Presently, I allow one to specify a list of -n/--orders of graphs for which one wishes to perform the edge-deletion analysis on each graph in each file per edge-count per order, and to integrate the numInvalidOKs for each edge-count into the final Test Table for that graph order. If I add another command-line parameter (-r/--resume) indicating we wish to resume EDA from a save-state, then an error must be thrown if more than one graph order is specified.

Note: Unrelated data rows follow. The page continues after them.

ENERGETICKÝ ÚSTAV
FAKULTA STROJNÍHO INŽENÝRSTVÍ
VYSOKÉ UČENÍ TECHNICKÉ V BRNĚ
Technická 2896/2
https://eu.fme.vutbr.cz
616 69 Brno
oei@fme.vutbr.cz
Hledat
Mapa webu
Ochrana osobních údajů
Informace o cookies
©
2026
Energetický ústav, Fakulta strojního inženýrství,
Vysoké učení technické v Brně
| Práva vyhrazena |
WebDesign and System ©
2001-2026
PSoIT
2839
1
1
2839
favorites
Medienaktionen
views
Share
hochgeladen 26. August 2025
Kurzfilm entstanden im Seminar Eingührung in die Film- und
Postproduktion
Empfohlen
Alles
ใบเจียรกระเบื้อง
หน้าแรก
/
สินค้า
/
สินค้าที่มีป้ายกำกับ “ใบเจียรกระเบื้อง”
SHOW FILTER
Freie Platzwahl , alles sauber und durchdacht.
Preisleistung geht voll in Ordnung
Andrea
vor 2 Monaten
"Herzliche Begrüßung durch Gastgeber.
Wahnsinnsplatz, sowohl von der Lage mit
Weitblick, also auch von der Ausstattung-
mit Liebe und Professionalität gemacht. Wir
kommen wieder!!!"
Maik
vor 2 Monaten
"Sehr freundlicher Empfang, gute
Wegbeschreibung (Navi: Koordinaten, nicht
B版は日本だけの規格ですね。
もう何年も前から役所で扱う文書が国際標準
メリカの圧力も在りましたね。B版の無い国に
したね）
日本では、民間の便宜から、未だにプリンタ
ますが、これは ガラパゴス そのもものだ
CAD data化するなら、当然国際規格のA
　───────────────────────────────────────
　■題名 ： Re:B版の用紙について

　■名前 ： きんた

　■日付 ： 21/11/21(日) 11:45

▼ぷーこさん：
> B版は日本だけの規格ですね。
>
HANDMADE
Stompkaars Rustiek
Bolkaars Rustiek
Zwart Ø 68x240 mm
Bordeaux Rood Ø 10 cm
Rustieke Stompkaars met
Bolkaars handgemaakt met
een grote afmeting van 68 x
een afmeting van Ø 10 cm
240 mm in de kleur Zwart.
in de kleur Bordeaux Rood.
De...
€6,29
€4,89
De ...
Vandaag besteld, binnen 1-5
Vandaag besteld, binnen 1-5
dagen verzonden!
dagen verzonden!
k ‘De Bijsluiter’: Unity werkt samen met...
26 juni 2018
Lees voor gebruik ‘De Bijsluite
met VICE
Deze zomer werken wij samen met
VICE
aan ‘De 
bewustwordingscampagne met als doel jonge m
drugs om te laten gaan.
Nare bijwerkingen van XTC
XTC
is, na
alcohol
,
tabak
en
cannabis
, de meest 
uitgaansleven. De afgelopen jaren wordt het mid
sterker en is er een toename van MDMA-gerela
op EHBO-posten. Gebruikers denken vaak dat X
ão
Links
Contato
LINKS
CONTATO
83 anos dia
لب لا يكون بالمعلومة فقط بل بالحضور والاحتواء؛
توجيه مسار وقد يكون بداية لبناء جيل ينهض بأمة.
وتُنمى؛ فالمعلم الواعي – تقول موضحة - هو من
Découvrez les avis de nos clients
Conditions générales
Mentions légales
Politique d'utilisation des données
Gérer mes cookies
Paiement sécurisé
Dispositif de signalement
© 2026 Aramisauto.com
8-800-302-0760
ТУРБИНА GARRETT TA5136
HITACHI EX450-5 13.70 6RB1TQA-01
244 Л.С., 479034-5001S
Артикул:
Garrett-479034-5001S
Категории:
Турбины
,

If the -r flag is used, validate the <RESUMEFILENAME> and either error out or restore the self._numInvalidOKs from the <RESUMEFILENAME> in TestTableGenerationWithInvalidOKs's __init__(). Currently, _determine_numInvalidOKs()'s outer loop iterates over the commands in self.perform_eda_for_commands, and the inner loop iterates over all edge-counts for the given graph order to _call_edge_deletion_analysis(); if self._numInvalidOKs is not {}, need to determine the max processed edge-count, and start the inner loop at the next highest edge-count (rather than from 0). Then, once we have processed a given edge-count, we should serialize the self._numInvalidOKs dict using the json module (the pickle module is another option, but has drawbacks, including vulnerability to arbitrary code execution) and refresh the <RESUMEFILENAME> before proceeding with the next iteration.